(Job item)
Would you transcribe each entry precisely as it stands, setting aside any images?

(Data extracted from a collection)
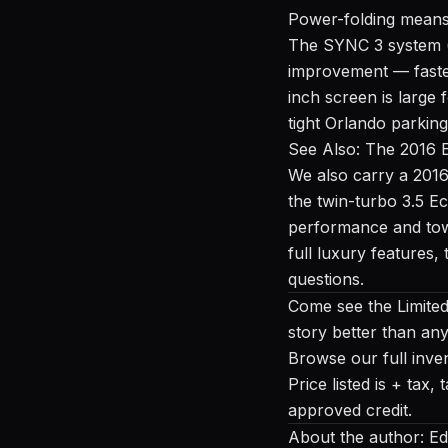
Power-folding means 
The SYNC 3 system (i
improvement — faster
inch screen is large
tight Orlando parking 
See Also: The 2016 
We also carry a
2016
the twin-turbo 3.5 E
performance and towi
full luxury features,
questions.
Come see the Limited 
story better than an
Browse our full inve
Price listed is + tax
approved credit.
About the author: Ed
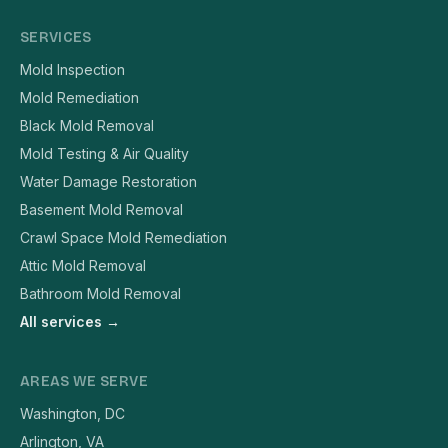
SERVICES
Mold Inspection
Mold Remediation
Black Mold Removal
Mold Testing & Air Quality
Water Damage Restoration
Basement Mold Removal
Crawl Space Mold Remediation
Attic Mold Removal
Bathroom Mold Removal
All services →
AREAS WE SERVE
Washington, DC
Arlington, VA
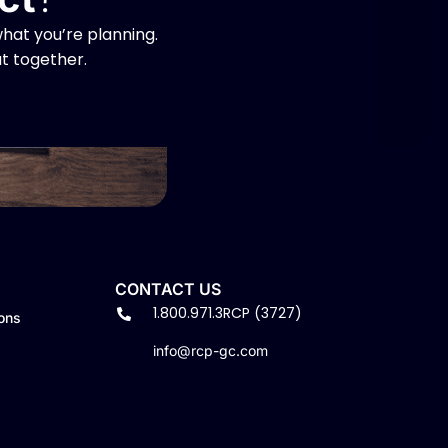
hat you’re planning.
at together.
CONTACT US
1.800.971.3RCP (3727)
ons
info@rcp-gc.com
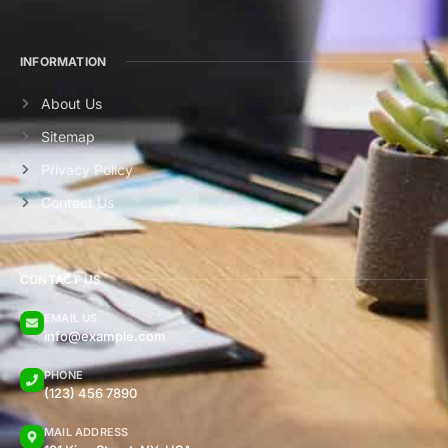
INFORMATION
About Us
Sitemap
Privacy Policy
Contact Us
CONTACT US
EMAIL US
info@example.com
PHONE
(123) 456 7890
MAIL ADDRESS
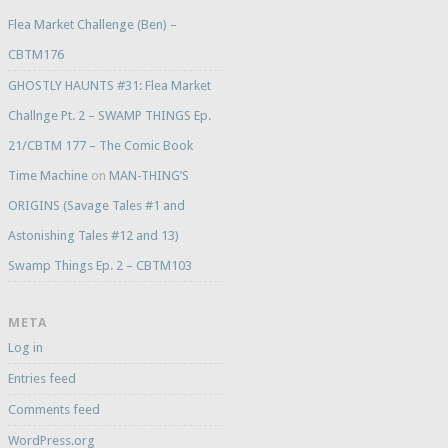
Flea Market Challenge (Ben) –
CBTM176
GHOSTLY HAUNTS #31: Flea Market
Challnge Pt. 2 – SWAMP THINGS Ep.
21/CBTM 177 – The Comic Book
Time Machine
on
MAN-THING’S
ORIGINS (Savage Tales #1 and
Astonishing Tales #12 and 13)
Swamp Things Ep. 2 – CBTM103
META
Log in
Entries feed
Comments feed
WordPress.org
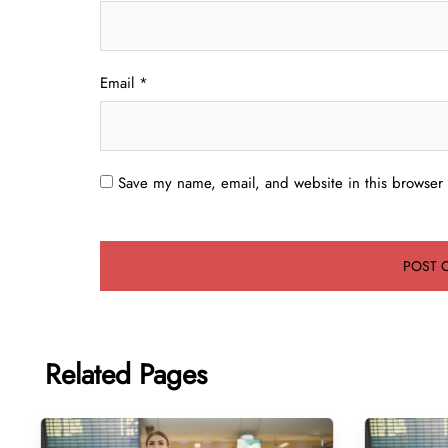
Email
*
Save my name, email, and website in this browser 
Related Pages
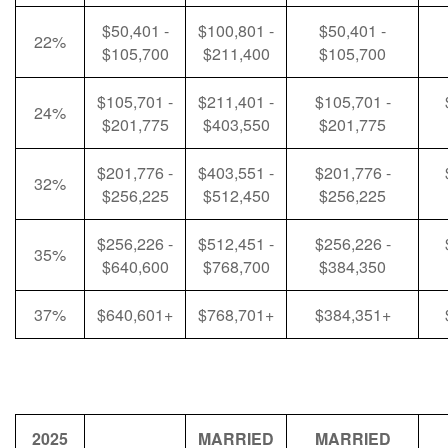
$50,401 -
$100,801 -
$50,401 -
22%
$105,700
$211,400
$105,700
$105,701 -
$211,401 -
$105,701 -
24%
$201,775
$403,550
$201,775
$201,776 -
$403,551 -
$201,776 -
32%
$256,225
$512,450
$256,225
$256,226 -
$512,451 -
$256,226 -
35%
$640,600
$768,700
$384,350
37%
$640,601+
$768,701+
$384,351+
2025
MARRIED
MARRIED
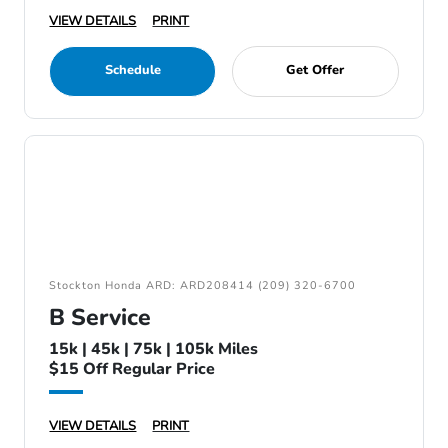
VIEW DETAILS
PRINT
Schedule
Get Offer
Stockton Honda ARD: ARD208414 (209) 320-6700
B Service
15k | 45k | 75k | 105k Miles
$15 Off Regular Price
VIEW DETAILS
PRINT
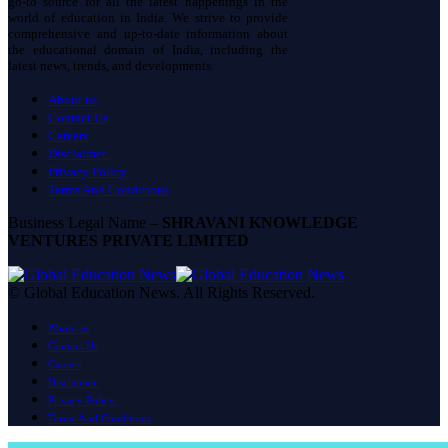
go-to source for all the latest happenings in the
world of education in India. We strive to provide
comprehensive and up-to-date information about
the educational domain of India, including the
latest news, trends, and developments.
About us
Contact Us
Careers
Disclaimer
Privacy Policy
Terms And Conditions
Business Legal Name –
SHRAVANI KNOWLEDGE
VENTURES PRIVATE LIMITED
© Global Education News. All Rights Reserved.
About us
Contact Us
Careers
Disclaimer
Privacy Policy
Terms And Conditions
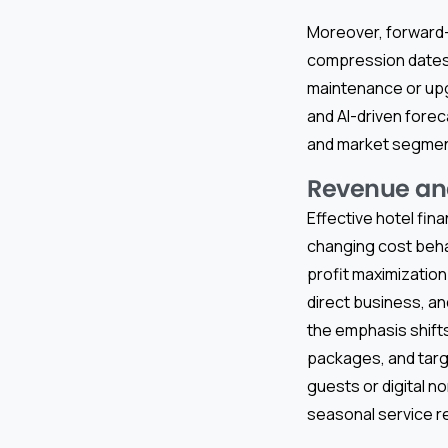
Moreover, forward-l
compression dates,
maintenance or up
and AI-driven forec
and market segment 
Revenue and
Effective hotel fin
changing cost beha
profit maximizatio
direct business, an
the emphasis shifts
packages, and tar
guests or digital
seasonal service re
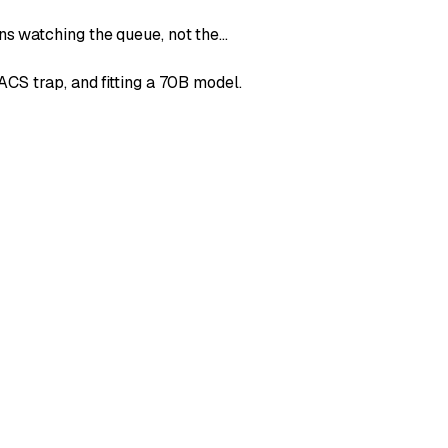
ns watching the queue, not the…
CS trap, and fitting a 70B model.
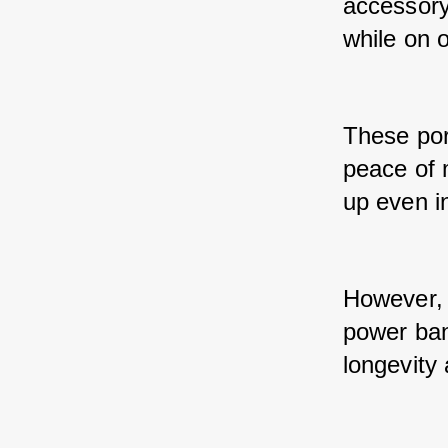
accessory 
while on 
These por
peace of 
up even in
However, j
power ban
longevity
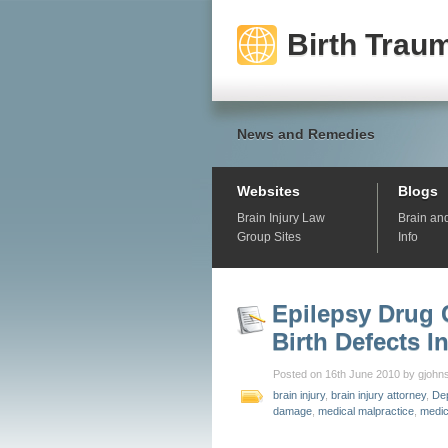
Birth Traum
News and Remedies
Websites
Blogs
Brain Injury Law
Brain an
Group Sites
Info
Epilepsy Drug 
Birth Defects I
Posted on 16th June 2010 by gjohn
brain injury
,
brain injury attorney
,
De
damage
,
medical malpractice
,
medic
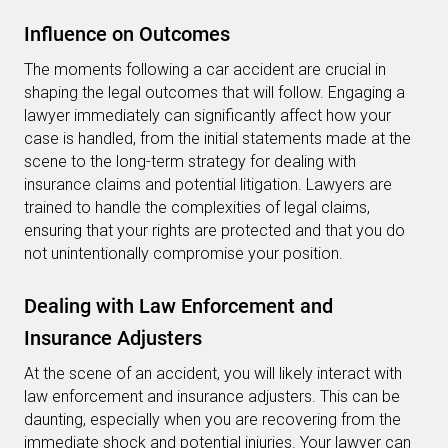
Influence on Outcomes
The moments following a car accident are crucial in
shaping the legal outcomes that will follow. Engaging a
lawyer immediately can significantly affect how your
case is handled, from the initial statements made at the
scene to the long-term strategy for dealing with
insurance claims and potential litigation. Lawyers are
trained to handle the complexities of legal claims,
ensuring that your rights are protected and that you do
not unintentionally compromise your position.
Dealing with Law Enforcement and
Insurance Adjusters
At the scene of an accident, you will likely interact with
law enforcement and insurance adjusters. This can be
daunting, especially when you are recovering from the
immediate shock and potential injuries. Your lawyer can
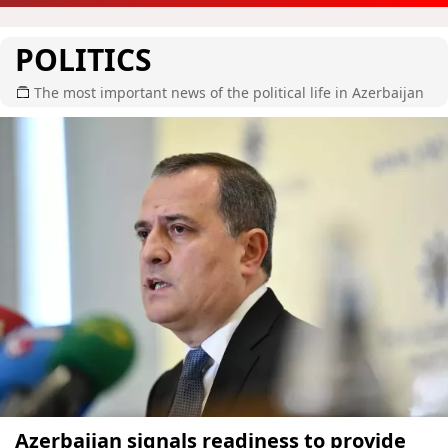
POLITICS
The most important news of the political life in Azerbaijan
Azerbaijan signals readiness to provide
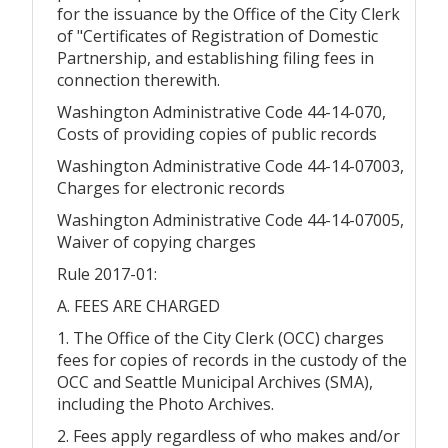
for the issuance by the Office of the City Clerk
of "Certificates of Registration of Domestic
Partnership, and establishing filing fees in
connection therewith.
Washington Administrative Code 44-14-070,
Costs of providing copies of public records
Washington Administrative Code 44-14-07003,
Charges for electronic records
Washington Administrative Code 44-14-07005,
Waiver of copying charges
Rule 2017-01:
A. FEES ARE CHARGED
1. The Office of the City Clerk (OCC) charges
fees for copies of records in the custody of the
OCC and Seattle Municipal Archives (SMA),
including the Photo Archives.
2. Fees apply regardless of who makes and/or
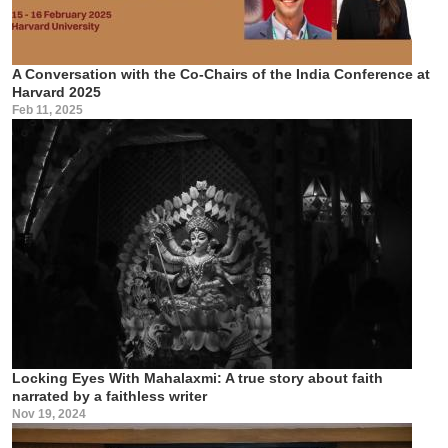
A Conversation with the Co-Chairs of the India Conference at
Harvard 2025
Feb 11, 2025
Locking Eyes With Mahalaxmi: A true story about faith
narrated by a faithless writer
Nov 19, 2024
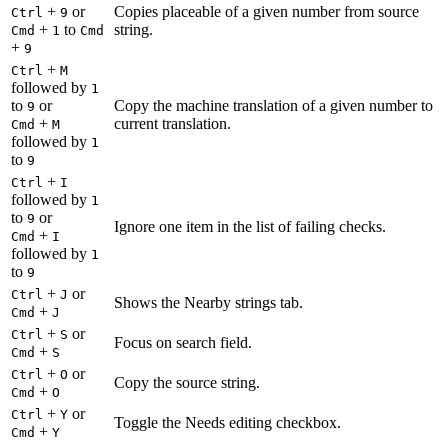
+
or
Copies placeable of a given number from source
Ctrl
9
+
to
string.
Cmd
1
Cmd
+
9
+
Ctrl
M
followed by
1
to
or
Copy the machine translation of a given number to
9
+
current translation.
Cmd
M
followed by
1
to
9
+
Ctrl
I
followed by
1
to
or
9
Ignore one item in the list of failing checks.
+
Cmd
I
followed by
1
to
9
+
or
Ctrl
J
Shows the Nearby strings tab.
+
Cmd
J
+
or
Ctrl
S
Focus on search field.
+
Cmd
S
+
or
Ctrl
O
Copy the source string.
+
Cmd
O
+
or
Ctrl
Y
Toggle the Needs editing checkbox.
+
Cmd
Y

(Task answer)
Power-folding means 
The SYNC 3 system (i
improvement — faster
inch screen is large
tight Orlando parking 
See Also: The 2016 
We also carry a
2016
the twin-turbo 3.5 E
performance and towi
full luxury features,
questions.
Come see the Limited 
story better than an
Browse our full inve
Price listed is + tax
approved credit.
About the author: Ed
SERVICES
Mold Inspection
Mold Remediation
Black Mold Removal
Mold Testing & Air Quality
Water Damage Restoration
Basement Mold Removal
Crawl Space Mold Remediation
Attic Mold Removal
Bathroom Mold Removal
All services →
AREAS WE SERVE
Washington, DC
Arlington, VA
hat you’re planning.
at together.
CONTACT US
1.800.971.3RCP (3727)
ons
info@rcp-gc.com
INFORMATION
About Us
Sitemap
Privacy Policy
Contact Us
CONTACT US
EMAIL US
info@example.com
PHONE
(123) 456 7890
MAIL ADDRESS
Flea Market Challenge (Ben) –
CBTM176
GHOSTLY HAUNTS #31: Flea Market
Challnge Pt. 2 – SWAMP THINGS Ep.
21/CBTM 177 – The Comic Book
Time Machine
on
MAN-THING’S
ORIGINS (Savage Tales #1 and
Astonishing Tales #12 and 13)
Swamp Things Ep. 2 – CBTM103
META
Log in
Entries feed
Comments feed
WordPress.org
Email
*
Save my name, email, and website in this browser 
Related Pages
$50,401 -
$100,801 -
$50,401 -
22%
$105,700
$211,400
$105,700
$105,701 -
$211,401 -
$105,701 -
24%
$201,775
$403,550
$201,775
$201,776 -
$403,551 -
$201,776 -
32%
$256,225
$512,450
$256,225
$256,226 -
$512,451 -
$256,226 -
35%
$640,600
$768,700
$384,350
37%
$640,601+
$768,701+
$384,351+
2025
MARRIED
MARRIED
VIEW DETAILS
PRINT
Schedule
Get Offer
Stockton Honda ARD: ARD208414 (209) 320-6700
B Service
15k | 45k | 75k | 105k Miles
$15 Off Regular Price
VIEW DETAILS
PRINT
go-to source for all the latest happenings in the
world of education in India. We strive to provide
comprehensive and up-to-date information about
the educational domain of India, including the
latest news, trends, and developments.
About us
Contact Us
Careers
Disclaimer
Privacy Policy
Terms And Conditions
Business Legal Name –
SHRAVANI KNOWLEDGE
VENTURES PRIVATE LIMITED
© Global Education News. All Rights Reserved.
About us
Contact Us
Careers
Disclaimer
Privacy Policy
Terms And Conditions
Moreover, forward-l
compression dates,
maintenance or up
and AI-driven forec
and market segment 
Revenue and
Effective hotel fin
changing cost beha
profit maximizatio
direct business, an
the emphasis shifts
packages, and tar
guests or digital
seasonal service re
ns watching the queue, not the…
CS trap, and fitting a 70B model.
accessory 
while on 
These por
peace of 
up even in
However, j
power ban
longevity
Birth Traum
News and Remedies
Websites
Blogs
Brain Injury Law
Brain an
Group Sites
Info
Epilepsy Drug 
Birth Defects I
Posted on 16th June 2010 by gjohn
brain injury
,
brain injury attorney
,
De
damage
,
medical malpractice
,
medic
Influence on Outcomes
The moments following a car accident are crucial in
shaping the legal outcomes that will follow. Engaging a
lawyer immediately can significantly affect how your
case is handled, from the initial statements made at the
scene to the long-term strategy for dealing with
insurance claims and potential litigation. Lawyers are
trained to handle the complexities of legal claims,
ensuring that your rights are protected and that you do
not unintentionally compromise your position.
Dealing with Law Enforcement and
Insurance Adjusters
At the scene of an accident, you will likely interact with
law enforcement and insurance adjusters. This can be
daunting, especially when you are recovering from the
immediate shock and potential injuries. Your lawyer can
POLITICS
The most important news of the political life in Azerbaijan
Azerbaijan signals readiness to provide
for the issuance by the Office of the City Clerk
of "Certificates of Registration of Domestic
Partnership, and establishing filing fees in
connection therewith.
Washington Administrative Code 44-14-070,
Costs of providing copies of public records
Washington Administrative Code 44-14-07003,
Charges for electronic records
Washington Administrative Code 44-14-07005,
Waiver of copying charges
Rule 2017-01:
A. FEES ARE CHARGED
1. The Office of the City Clerk (OCC) charges
fees for copies of records in the custody of the
OCC and Seattle Municipal Archives (SMA),
including the Photo Archives.
2. Fees apply regardless of who makes and/or
A Conversation with the Co-Chairs of the India Conference at
Harvard 2025
Feb 11, 2025
Locking Eyes With Mahalaxmi: A true story about faith
narrated by a faithless writer
Nov 19, 2024
+
or
Copies placeable of a given number from source
Ctrl
9
+
to
string.
Cmd
1
Cmd
+
9
+
Ctrl
M
followed by
1
to
or
Copy the machine translation of a given number to
9
+
current translation.
Cmd
M
followed by
1
to
9
+
Ctrl
I
followed by
1
to
or
9
Ignore one item in the list of failing checks.
+
Cmd
I
followed by
1
to
9
+
or
Ctrl
J
Shows the Nearby strings tab.
+
Cmd
J
+
or
Ctrl
S
Focus on search field.
+
Cmd
S
+
or
Ctrl
O
Copy the source string.
+
Cmd
O
+
or
Ctrl
Y
Toggle the Needs editing checkbox.
+
Cmd
Y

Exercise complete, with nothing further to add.